This bill would prohibit the application of the General Duty Clause to security issues by amending the definition of ‘accidental release’ to read:

“The term ‘accidental release’ means an unanticipated emission of a regulated substance or other extremely hazardous substance into the ambient air from a stationary source, other than an emission resulting from an act intended to cause harm.” [New language in italics]

Specifying Methods

Industry has long maintained that the design of a safe facility is primarily an engineering function and that each chemical facility will require a unique approach to that design based upon the products produced, the raw materials used and the manufacturing processes employed. Because of this it is claimed that there is no way that a regulatory agency could require any specific design or process that would meet the safety requirements of every covered facility.

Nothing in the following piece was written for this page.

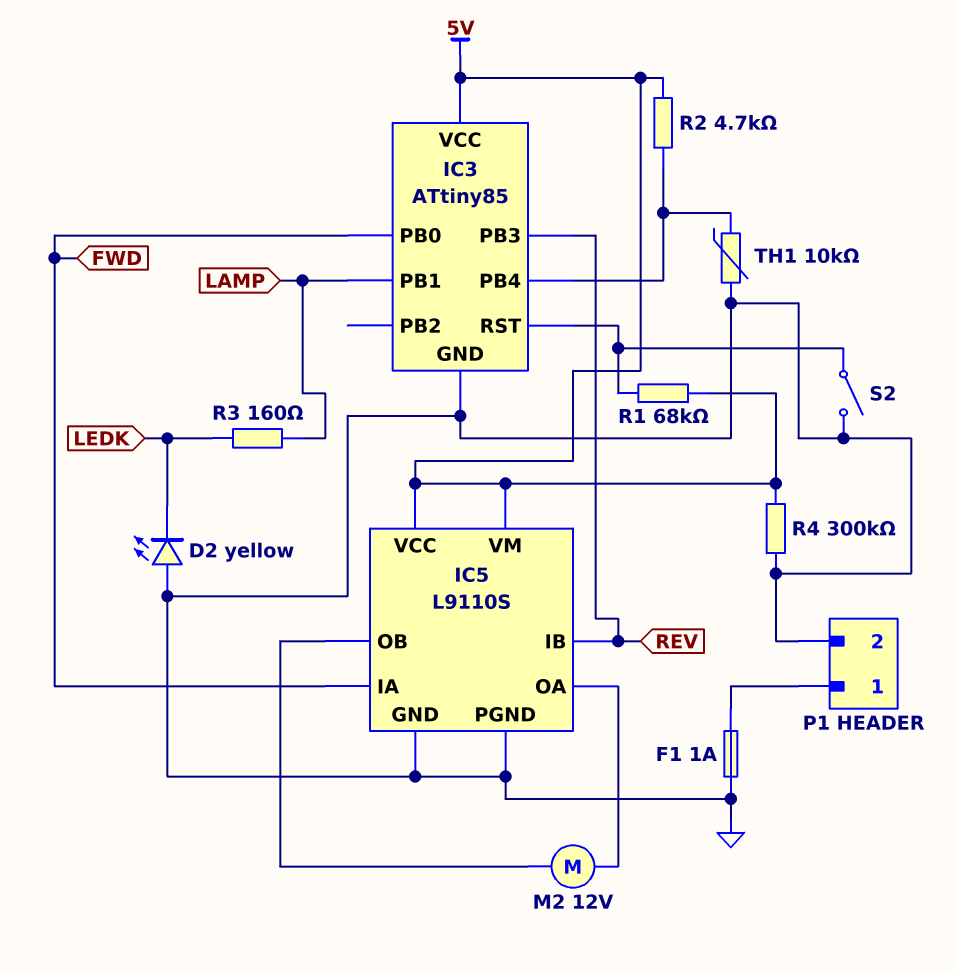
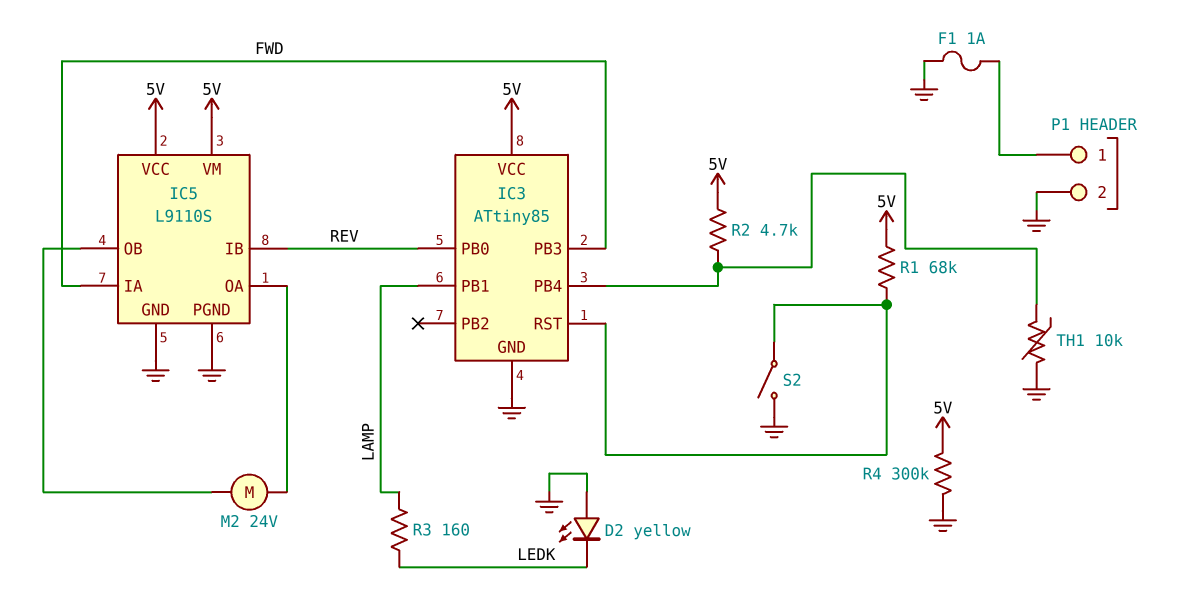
IC3 pin PB0: FWD -> REV
IC3 pin PB3: REV -> FWD
M2: motor 12V (IC5/OA, IC5/OB) -> motor 24V (IC5/OA, IC5/OB)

The bill reinforces this idea by adding a new sub-paragraph to §7412(r). It prohibits the EPA from requiring any owner/operator “to consider or implement particular designs, approaches, or technologies relating to manufacturing, processing, handling, or storage” {§7412(r)(12)}.

Moving Forward

While Sen. Vitter has considerably more clout in the 114th Congress than he did in the 113th there is still enough opposition to this bill on the part of environmentalists and labor that the bill would almost certainly be able to make it to the floor of the Senate for consideration.

Vitter is a Sub-Committee Chairman, but the Transportation and Infrastructure Subcommittee will not be the subcommittee of the Senate Environment and Public Works Committee that will initially consider this bill. It will be interesting to see if he has enough power to see the Committee consider this bill knowing full well that it has no chance in its present form of being considered by the Senate.


The prospects for this bill would dramatically change, however, if the EPA were to begin to craft IST regulations.